Sin remordimientos se fue, sólo esperaba que Hibari no le causara más problemas después. Llegó a su casa y no le fue sorpresa encontrar un alboroto provocado por Lambo e I-pin de quince años, ignoro el tema hasta que Lambo lo vio y se acercó corriendo a él.
-¡Joven Vongola!-.
-¿Qué sucede Lamb~…?-.
Decir que estaba sorprendido era poco, de hecho debía decir que sabía a… alcohol. Lambo adulto debía de haber tomado y eso no le pareció absolutamente nada, un niño de quince no debía de tomar, eso solo lo podía hacer hasta que fuera mayor de edad… Bien, quitando eso… ¿POR QUÉ DEMONIOS TENÍA QUE BESARLO? Pero aunque Lambo adulto lo estuviera besando se quedo quieto, no movió un solo musculo, además Lambo adulto lo estaba agarrando muy fuerte.
-Ciaossu, Tsuna… Hmmm…-.
Reborn saco su arma al notar que Lambo adulto no se separaba de Tsuna, ciertamente Lambo no estaba haciendo nada, sólo tenía los labios pegados a los de Tsuna y ya, no hacía nada por moverse o por profundizar el beso.

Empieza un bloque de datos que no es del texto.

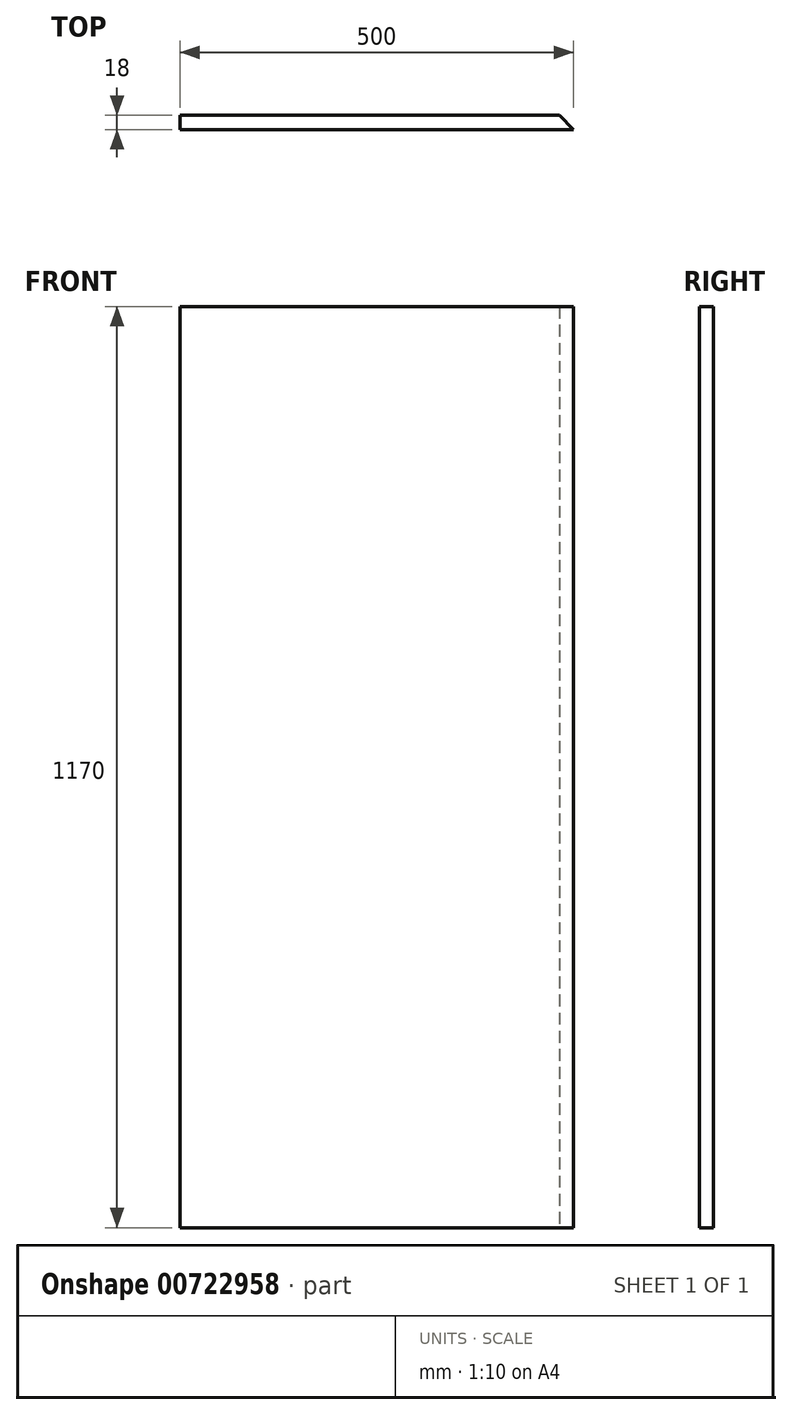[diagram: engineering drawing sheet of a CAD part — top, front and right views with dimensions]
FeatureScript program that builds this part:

Reborn le apuntó en la cabeza, pero cuando le iba a disparar el efecto de cinco minutos término y Lambo de cinco años apareció dormido a los pies de Tsuna. Tsuna continuo en un estado de inconsciencia, mantenía sus manos donde antes habían estado los brazos de Lambo adulto, ese beso lo había dejado totalmente sorprendido.
-Despierta ya, Dame-Tsuna-.
La patada que recibió de Reborn fue lo único capaz de despertarlo, se sonrojo desde las orejas hasta la punta de la nariz y volteo a mirar a Reborn.
-¿¡Por qué!-.
Reborn lo miro, ¿Cómo rayos él iba a saber como pensaba la vaca estúpida en diez años en el futuro? Pero había algo que Reborn si que sabía, de ninguna manera iba a permitir que eso sucediera de nuevo, que la vaca estúpida estando borracho tocara a Tsuna solo significaba algo, intensiones ocultas.

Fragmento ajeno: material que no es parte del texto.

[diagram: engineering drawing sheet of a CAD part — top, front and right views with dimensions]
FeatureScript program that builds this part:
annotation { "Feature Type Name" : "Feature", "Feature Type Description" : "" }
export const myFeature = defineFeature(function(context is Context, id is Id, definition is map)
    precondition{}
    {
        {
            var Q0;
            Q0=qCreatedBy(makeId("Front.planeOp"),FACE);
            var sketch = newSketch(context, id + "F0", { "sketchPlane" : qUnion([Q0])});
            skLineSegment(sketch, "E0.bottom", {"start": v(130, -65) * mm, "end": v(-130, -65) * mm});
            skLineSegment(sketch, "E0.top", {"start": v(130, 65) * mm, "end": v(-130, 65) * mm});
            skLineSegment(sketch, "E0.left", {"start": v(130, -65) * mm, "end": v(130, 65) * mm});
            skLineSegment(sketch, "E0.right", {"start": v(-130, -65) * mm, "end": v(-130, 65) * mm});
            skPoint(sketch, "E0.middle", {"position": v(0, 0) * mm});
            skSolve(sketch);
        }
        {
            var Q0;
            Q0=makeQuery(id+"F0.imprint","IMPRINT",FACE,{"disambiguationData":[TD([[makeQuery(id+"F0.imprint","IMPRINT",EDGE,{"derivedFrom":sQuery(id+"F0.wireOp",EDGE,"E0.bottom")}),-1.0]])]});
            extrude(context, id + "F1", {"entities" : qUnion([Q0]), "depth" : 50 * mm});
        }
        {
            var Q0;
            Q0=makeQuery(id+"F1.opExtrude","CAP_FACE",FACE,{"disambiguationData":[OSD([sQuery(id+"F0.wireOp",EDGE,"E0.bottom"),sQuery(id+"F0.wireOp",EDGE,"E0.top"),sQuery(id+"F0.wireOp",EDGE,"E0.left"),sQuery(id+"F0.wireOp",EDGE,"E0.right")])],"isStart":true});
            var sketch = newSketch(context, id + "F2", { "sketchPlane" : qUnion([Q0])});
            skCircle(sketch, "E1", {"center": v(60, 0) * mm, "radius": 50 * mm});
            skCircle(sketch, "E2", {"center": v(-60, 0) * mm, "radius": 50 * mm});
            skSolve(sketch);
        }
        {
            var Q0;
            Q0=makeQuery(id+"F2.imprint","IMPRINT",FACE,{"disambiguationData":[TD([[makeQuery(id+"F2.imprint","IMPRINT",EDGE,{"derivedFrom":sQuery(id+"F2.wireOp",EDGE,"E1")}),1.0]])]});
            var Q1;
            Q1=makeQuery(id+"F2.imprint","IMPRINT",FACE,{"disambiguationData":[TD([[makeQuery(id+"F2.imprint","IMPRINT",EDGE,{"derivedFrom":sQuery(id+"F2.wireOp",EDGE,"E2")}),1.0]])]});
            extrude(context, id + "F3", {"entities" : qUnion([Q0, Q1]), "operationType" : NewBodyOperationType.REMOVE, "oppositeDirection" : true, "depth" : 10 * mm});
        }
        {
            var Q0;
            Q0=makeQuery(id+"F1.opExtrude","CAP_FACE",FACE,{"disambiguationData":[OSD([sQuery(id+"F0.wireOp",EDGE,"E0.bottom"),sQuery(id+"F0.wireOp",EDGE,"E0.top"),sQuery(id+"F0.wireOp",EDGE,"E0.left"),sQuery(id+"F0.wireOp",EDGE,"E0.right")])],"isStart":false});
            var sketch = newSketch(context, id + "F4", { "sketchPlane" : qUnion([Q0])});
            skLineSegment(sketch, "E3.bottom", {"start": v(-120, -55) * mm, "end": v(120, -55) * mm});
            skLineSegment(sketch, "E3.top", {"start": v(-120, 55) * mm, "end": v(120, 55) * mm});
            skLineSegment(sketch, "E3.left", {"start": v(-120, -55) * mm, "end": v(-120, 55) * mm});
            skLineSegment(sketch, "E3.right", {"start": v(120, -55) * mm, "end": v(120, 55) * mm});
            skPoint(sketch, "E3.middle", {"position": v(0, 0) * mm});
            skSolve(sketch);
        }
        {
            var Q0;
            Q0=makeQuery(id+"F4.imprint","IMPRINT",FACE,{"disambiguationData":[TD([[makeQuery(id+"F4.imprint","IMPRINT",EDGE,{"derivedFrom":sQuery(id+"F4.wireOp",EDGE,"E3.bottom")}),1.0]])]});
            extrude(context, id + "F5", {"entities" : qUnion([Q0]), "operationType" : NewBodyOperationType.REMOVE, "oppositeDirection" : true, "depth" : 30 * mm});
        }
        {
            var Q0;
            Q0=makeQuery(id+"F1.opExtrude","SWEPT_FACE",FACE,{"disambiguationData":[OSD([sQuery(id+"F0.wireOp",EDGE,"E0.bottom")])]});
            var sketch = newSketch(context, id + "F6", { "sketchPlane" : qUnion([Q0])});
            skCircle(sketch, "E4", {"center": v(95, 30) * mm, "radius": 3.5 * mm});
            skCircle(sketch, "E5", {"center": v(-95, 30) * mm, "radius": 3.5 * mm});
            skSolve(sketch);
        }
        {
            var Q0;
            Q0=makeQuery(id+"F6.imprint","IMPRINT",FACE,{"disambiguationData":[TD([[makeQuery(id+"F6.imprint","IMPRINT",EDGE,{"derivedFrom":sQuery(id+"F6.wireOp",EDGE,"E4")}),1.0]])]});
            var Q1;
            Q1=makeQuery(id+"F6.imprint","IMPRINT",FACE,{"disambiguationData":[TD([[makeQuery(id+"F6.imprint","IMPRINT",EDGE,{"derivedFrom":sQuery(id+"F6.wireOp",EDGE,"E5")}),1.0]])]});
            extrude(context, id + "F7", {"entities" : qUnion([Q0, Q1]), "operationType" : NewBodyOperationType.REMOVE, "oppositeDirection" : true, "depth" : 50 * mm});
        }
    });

-Cierra la boca, Dame-Tsuna. Ahora cámbiate, vamos a entrenar o no estarás en forma-.
-¿Entrenar? ¿!Ahora!-.
-Ya dije que si, muévete-.
Tsuna miro a Reborn molesto, pero apreciaba su vida y respirar por si mismo, así que hizo caso a todo lo que el Arcobaleno le dijo y subió a su alcoba para cambiarse de ropa.
El entrenamiento espartano de Reborn fue peor que de costumbre, Reborn había decidido que las bombas y los golpes no eran suficientes y esa vez incluyo animales salvajes, si Tsuna salía ileso de eso iba a ser con mucha suerte, más bien, si salía vivo iba a ser un gran alivio.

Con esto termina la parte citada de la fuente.